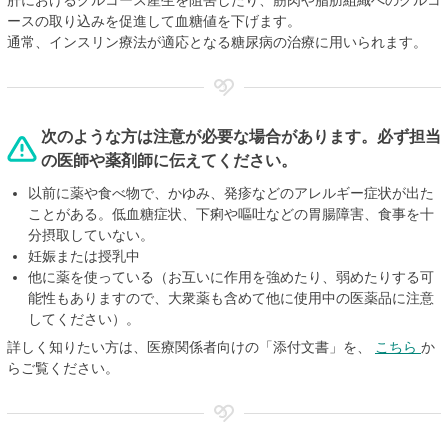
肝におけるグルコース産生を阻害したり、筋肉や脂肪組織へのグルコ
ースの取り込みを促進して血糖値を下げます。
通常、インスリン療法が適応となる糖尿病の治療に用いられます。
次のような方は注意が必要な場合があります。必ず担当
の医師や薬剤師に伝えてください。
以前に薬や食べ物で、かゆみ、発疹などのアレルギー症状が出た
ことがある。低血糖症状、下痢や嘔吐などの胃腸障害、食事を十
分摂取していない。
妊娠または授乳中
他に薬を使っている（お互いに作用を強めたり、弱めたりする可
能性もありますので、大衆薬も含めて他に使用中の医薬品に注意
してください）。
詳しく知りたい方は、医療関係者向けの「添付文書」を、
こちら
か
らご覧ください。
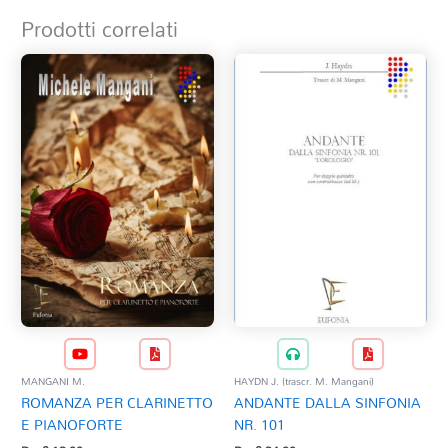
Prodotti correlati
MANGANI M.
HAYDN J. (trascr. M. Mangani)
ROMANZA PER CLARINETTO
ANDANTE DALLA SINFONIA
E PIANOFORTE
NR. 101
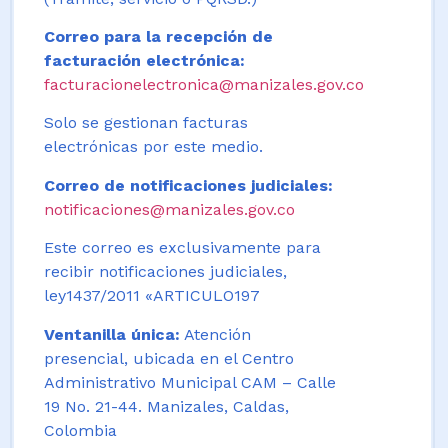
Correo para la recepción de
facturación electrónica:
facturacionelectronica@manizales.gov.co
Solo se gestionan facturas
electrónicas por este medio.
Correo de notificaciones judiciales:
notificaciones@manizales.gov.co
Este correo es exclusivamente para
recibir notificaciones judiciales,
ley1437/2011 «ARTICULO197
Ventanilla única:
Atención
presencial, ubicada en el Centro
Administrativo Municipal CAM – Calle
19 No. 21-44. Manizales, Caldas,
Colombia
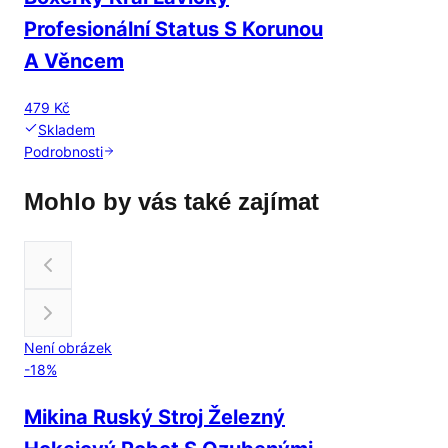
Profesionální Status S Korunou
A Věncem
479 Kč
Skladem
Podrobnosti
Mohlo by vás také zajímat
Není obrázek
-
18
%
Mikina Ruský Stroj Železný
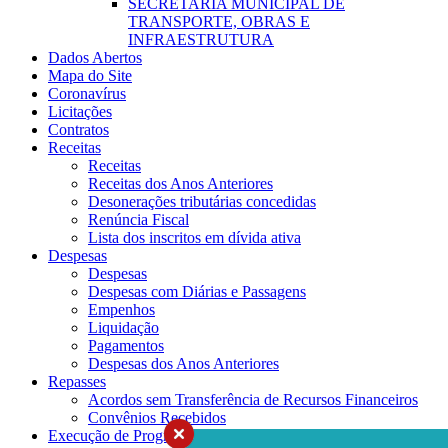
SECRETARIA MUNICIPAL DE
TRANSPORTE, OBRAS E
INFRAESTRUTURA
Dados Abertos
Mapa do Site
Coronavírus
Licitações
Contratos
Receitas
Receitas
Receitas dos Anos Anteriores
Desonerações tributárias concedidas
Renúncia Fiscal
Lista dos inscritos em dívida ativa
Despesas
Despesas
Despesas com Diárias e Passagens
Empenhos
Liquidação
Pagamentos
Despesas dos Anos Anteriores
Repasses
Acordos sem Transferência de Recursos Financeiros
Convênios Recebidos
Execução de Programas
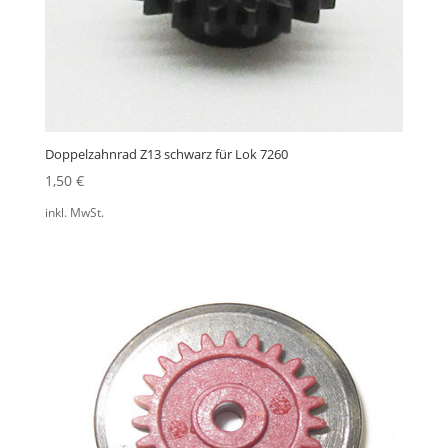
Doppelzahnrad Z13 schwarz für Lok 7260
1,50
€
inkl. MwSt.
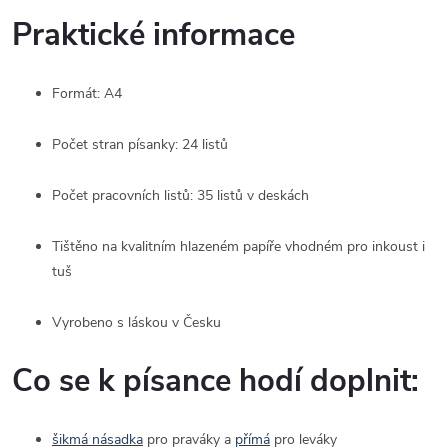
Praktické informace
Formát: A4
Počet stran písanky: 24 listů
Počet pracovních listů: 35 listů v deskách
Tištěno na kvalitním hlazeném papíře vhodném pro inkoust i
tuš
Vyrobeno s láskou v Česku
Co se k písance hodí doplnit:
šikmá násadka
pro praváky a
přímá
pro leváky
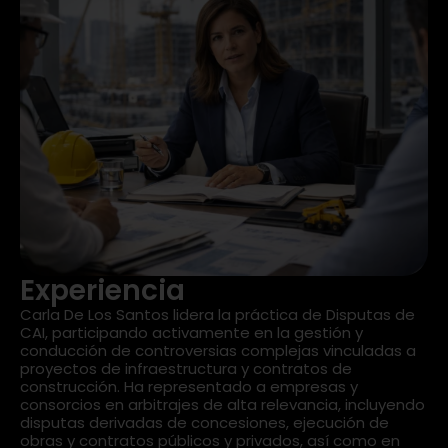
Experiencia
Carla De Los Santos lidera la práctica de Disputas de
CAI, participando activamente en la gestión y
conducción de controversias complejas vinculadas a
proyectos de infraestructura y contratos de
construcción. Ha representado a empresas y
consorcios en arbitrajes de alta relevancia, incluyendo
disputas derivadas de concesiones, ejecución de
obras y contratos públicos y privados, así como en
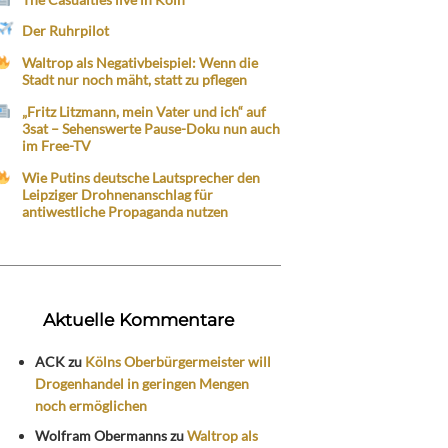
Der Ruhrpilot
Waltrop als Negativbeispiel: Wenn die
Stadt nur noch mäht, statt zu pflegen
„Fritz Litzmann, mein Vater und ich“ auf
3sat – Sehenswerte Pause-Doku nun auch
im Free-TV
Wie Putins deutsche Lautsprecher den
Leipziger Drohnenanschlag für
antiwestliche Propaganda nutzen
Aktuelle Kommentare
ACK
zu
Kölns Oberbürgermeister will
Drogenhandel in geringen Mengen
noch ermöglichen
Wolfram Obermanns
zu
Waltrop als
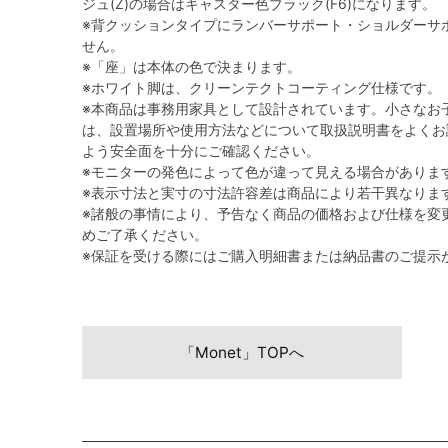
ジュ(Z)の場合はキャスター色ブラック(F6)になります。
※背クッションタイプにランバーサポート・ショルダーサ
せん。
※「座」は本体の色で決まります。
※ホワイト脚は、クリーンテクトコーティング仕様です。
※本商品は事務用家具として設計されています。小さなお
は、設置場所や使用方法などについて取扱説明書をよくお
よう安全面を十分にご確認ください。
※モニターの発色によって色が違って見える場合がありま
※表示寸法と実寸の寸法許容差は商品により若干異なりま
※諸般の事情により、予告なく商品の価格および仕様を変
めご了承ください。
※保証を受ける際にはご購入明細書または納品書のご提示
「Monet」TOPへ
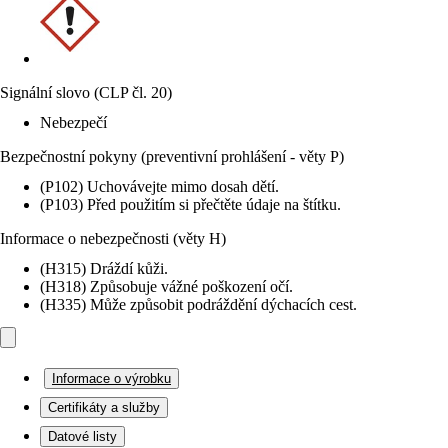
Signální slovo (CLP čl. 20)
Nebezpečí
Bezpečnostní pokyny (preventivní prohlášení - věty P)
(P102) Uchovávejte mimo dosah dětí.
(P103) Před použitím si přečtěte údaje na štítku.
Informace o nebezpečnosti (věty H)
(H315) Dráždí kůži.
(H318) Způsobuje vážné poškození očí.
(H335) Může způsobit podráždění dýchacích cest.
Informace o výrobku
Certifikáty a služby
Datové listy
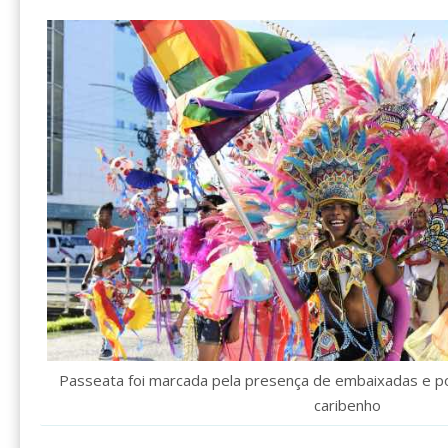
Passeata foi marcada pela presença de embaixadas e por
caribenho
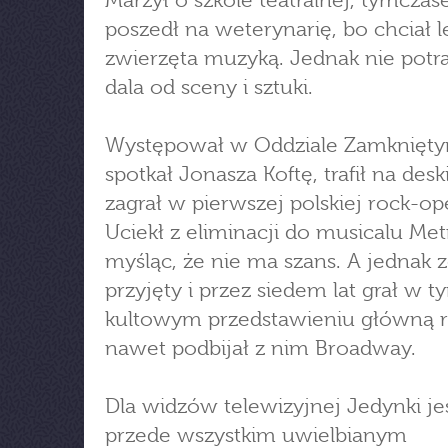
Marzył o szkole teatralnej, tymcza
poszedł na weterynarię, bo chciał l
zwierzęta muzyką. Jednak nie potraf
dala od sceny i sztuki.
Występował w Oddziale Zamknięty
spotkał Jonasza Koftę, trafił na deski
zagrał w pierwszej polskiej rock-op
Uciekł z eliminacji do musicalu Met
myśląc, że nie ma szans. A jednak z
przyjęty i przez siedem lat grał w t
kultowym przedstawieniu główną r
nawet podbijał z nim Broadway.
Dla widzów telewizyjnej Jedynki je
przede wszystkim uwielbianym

----------

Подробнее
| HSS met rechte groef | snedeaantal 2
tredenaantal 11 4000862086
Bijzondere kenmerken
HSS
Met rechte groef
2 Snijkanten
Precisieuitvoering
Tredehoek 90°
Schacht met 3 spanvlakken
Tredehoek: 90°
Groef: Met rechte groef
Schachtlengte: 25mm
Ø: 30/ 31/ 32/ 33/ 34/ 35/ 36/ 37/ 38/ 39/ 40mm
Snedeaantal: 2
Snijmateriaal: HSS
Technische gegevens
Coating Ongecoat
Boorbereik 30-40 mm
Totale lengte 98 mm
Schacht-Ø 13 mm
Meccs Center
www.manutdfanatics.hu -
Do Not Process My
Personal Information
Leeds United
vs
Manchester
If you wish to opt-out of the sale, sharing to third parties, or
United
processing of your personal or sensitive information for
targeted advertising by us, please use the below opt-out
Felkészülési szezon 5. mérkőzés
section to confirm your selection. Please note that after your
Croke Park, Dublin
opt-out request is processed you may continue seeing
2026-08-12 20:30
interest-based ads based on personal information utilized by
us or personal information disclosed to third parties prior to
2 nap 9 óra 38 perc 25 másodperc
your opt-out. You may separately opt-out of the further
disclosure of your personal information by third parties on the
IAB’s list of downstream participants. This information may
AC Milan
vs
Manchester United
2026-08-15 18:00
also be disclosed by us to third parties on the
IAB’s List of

----------

Would you print exactly and only the lines of the material above that run from the line with "przyjęty i przez siedem lat grał w t" through the line with "przede wszystkim uwielbianym", both included?

przyjęty i przez siedem lat grał w t
kultowym przedstawieniu główną r
nawet podbijał z nim Broadway.
Dla widzów telewizyjnej Jedynki je
przede wszystkim uwielbianym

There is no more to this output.